Mayor Alvin Brown and City Council President Clay Yarborough appeared together on "The Morning Show" Tuesday to talk about how taxpayers' dollars will be spent during the next fiscal year.
Among the highlights in the 416-page budget proposal presented to the council Monday by the mayor are the following:
Public Safety: Adding $22 million to Sheriff John Rutherford's budget to add 40 more officers and rehire 40 community service officers. The CSO program was stopped when the sheriff's budget was cut in 2012.
Spending on downtown: $11.8 million in public infrastructure through a Capital Improvement Plan (CIP) to support the first phase of improvements to the Jacksonville Landing. That includes a wider plaza along the Northbank Riverwalk, public space and broader access at Hogan Street.
The Shipyards: Initial investment through CIP of $1.25 million.
Former county courthouse: It will be demolished. CIP invests $4.2 million.
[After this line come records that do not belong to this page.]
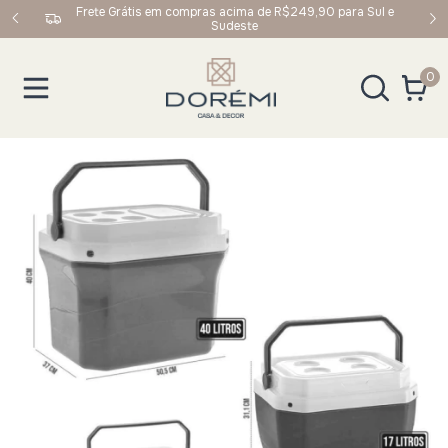
upom:
Frete Grátis em compras acima de R$249,90 para Sul e
Sudeste
0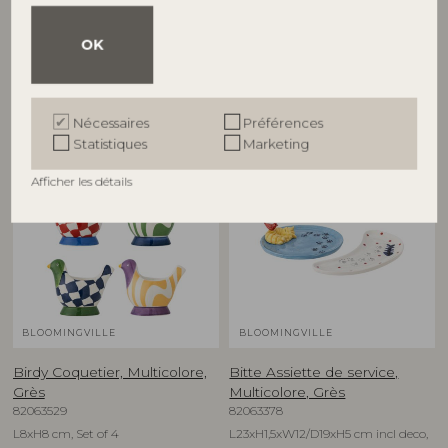
82063278
82063280
D16xH1,5 cm, Set of 4
D12,5xH6,5 cm, Set of 4
OK
Prix de vente indicatif
Prix de vente indicatif
€
74,90
€
79,90
Nécessaires
Préférences
Statistiques
Marketing
NOUVEAUTÉ
NOUVEAUTÉ
Afficher les détails
BLOOMINGVILLE
BLOOMINGVILLE
Birdy Coquetier, Multicolore,
Bitte Assiette de service,
Grès
Multicolore, Grès
82063529
82063378
L8xH8 cm, Set of 4
L23xH1,5xW12/D19xH5 cm incl deco,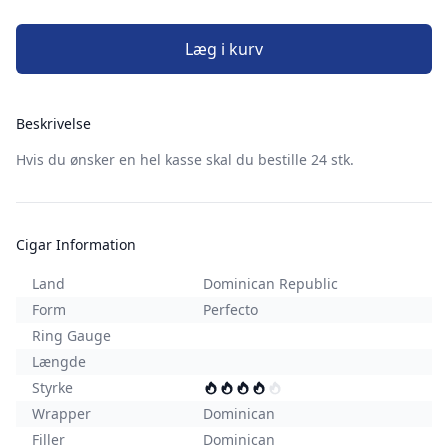
Læg i kurv
Beskrivelse
Hvis du ønsker en hel kasse skal du bestille 24 stk.
Cigar Information
Land
Dominican Republic
Form
Perfecto
Ring Gauge
Længde
Styrke
Wrapper
Dominican
Filler
Dominican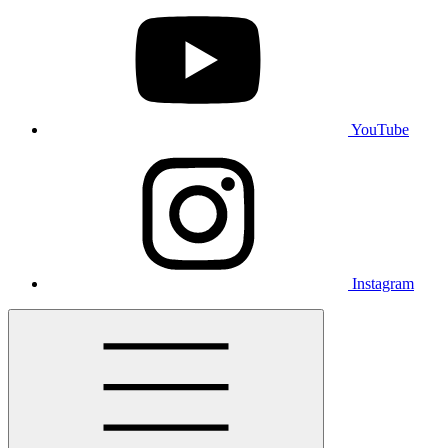
YouTube
Instagram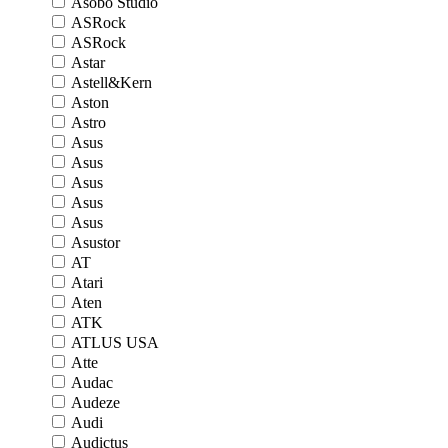
Asobo Studio
ASRock
ASRock
Astar
Astell&Kern
Aston
Astro
Asus
Asus
Asus
Asus
Asus
Asustor
AT
Atari
Aten
ATK
ATLUS USA
Atte
Audac
Audeze
Audi
Audictus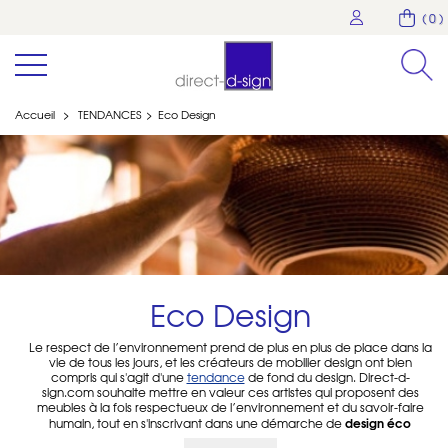
( 0 )
Accueil
>
TENDANCES
>
Eco Design
Eco Design
Le respect de l’environnement prend de plus en plus de place dans la
vie de tous les jours, et les créateurs de mobilier design ont bien
compris qui s'agit d'une
tendance
de fond du design. Direct-d-
sign.com souhaite mettre en valeur ces artistes qui proposent des
meubles à la fois respectueux de l’environnement et du savoir-faire
design éco
humain, tout en s'inscrivant dans une démarche de
responsable
.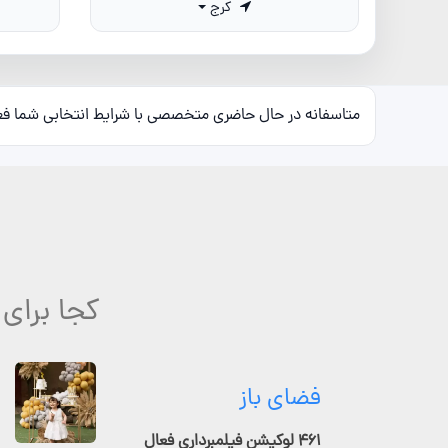
کرج
متاسفانه در حال حاضری متخصصی با شرایط انتخابی شما ف
کجا برای
فضای باز
۴۶۱ لوکیشن فیلمبرداری فعال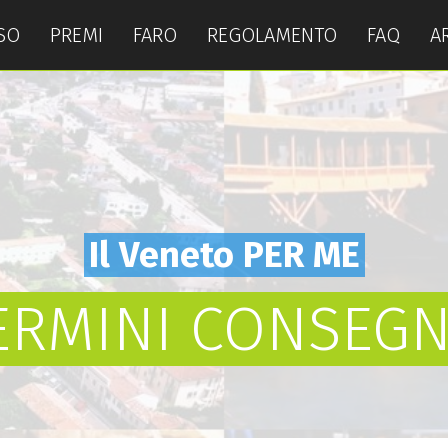
SO
PREMI
FARO
REGOLAMENTO
FAQ
A
Il Veneto PER ME
RMINI CONSEGN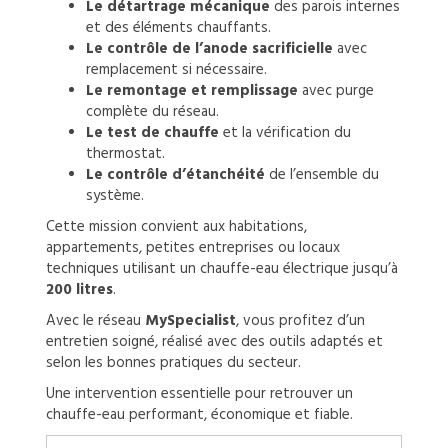
Le détartrage mécanique
des parois internes
et des éléments chauffants.
Le contrôle de l’anode sacrificielle
avec
remplacement si nécessaire.
Le remontage et remplissage
avec purge
complète du réseau.
Le test de chauffe
et la vérification du
thermostat.
Le contrôle d’étanchéité
de l’ensemble du
système.
Cette mission convient aux habitations,
appartements, petites entreprises ou locaux
techniques utilisant un chauffe-eau électrique jusqu’à
200 litres
.
Avec le réseau
MySpecialist
, vous profitez d’un
entretien soigné, réalisé avec des outils adaptés et
selon les bonnes pratiques du secteur.
Une intervention essentielle pour retrouver un
chauffe-eau performant, économique et fiable.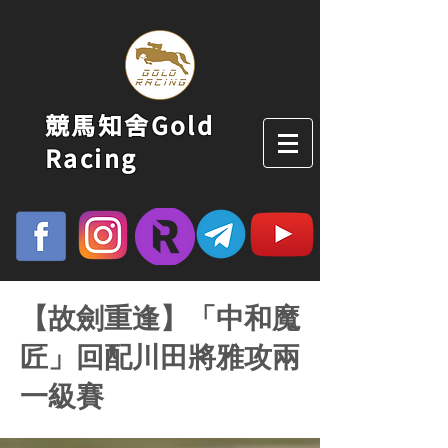
競馬知舍Gold
Racing
【故劍重逢】「中和魔
匠」回配川田將雅攻兩
一級賽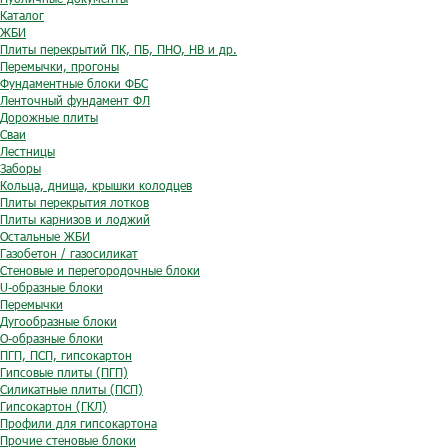
Каталог
ЖБИ
Плиты перекрытий ПК, ПБ, ПНО, НВ и др.
Перемычки, прогоны
Фундаментные блоки ФБС
Ленточный фундамент ФЛ
Дорожные плиты
Сваи
Лестницы
Заборы
Кольца, днища, крышки колодцев
Плиты перекрытия лотков
Плиты карнизов и лоджий
Остальные ЖБИ
Газобетон / газосиликат
Стеновые и перегородочные блоки
U-образные блоки
Перемычки
Дугообразные блоки
O-образные блоки
ПГП, ПСП, гипсокартон
Гипсовые плиты (ПГП)
Силикатные плиты (ПСП)
Гипсокартон (ГКЛ)
Профили для гипсокартона
Прочие стеновые блоки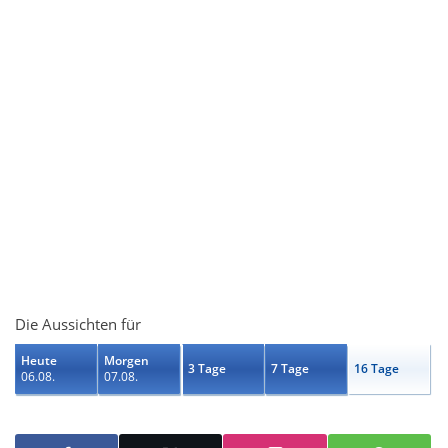
Die Aussichten für
Heute
Morgen
3 Tage
7 Tage
16 Tage
06.08.
07.08.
Metropolitan Park: CIP invests $250,000 to begin design of a new Metro Park.
Downtown streets: $1 million through CIP to design the transition from one way streets to more user-friendly two-way streets.
Northbank Riverwalk: $3 million through the CIP.
Main Library: The general fund budget, $302,000, would restore hours at the Main Library in downtown Jacksonville and $500,000 to help libraries acquire updated materials. The CIP would invest in public spaces at the Main Library.
Jacksonville Children's Commission (JCC): $665 million to provide more opportunities for summer camps, summer jobs and programs for young people.
Septic Tanks: Proposed CIP budget would increase the city's investment in phasing out septic tanks by 50 percent.
UF Health: City's only public hospital would receive an additional $2.5 million from the general fund budget.
The mayor's budget also proposes using $16.8 million from the city's financial reserves.
That part of the budget may not sit well with the city council. Yarborough said it's one of two concerns he has about the mayor's budget.
"The budget section of our ordinance suggests that we stay at least 5-7 percent in that reserve of what our general fund is, which puts us at the low end of where it sits today," Yarborough said when asked about whether the council would approve taking $16.8 million from the city's reserve accounts.
The mayor responded by saying, "When I came into office, there was $107.7 million in reserve. Today this is at $145.3 million. We basically saved money since I've been in office. The threshold for the city is 10 percent, so $16.8 million that we'd take out would leave about $128 million. That's more than the money we had when I came in, in the reserve."
Brown said if the council does not approve the money from the reserve accounts, the council will have to figure out where to cut.
Yarborough also expressed concern about how much money the city would have to borrow to support the mayor's budget proposal.
"The other concern that we see is on the banking fund portion we see an increase in borrowing of $187 million," Yarborough said. "That's a pretty big price to pay for future generations of our city."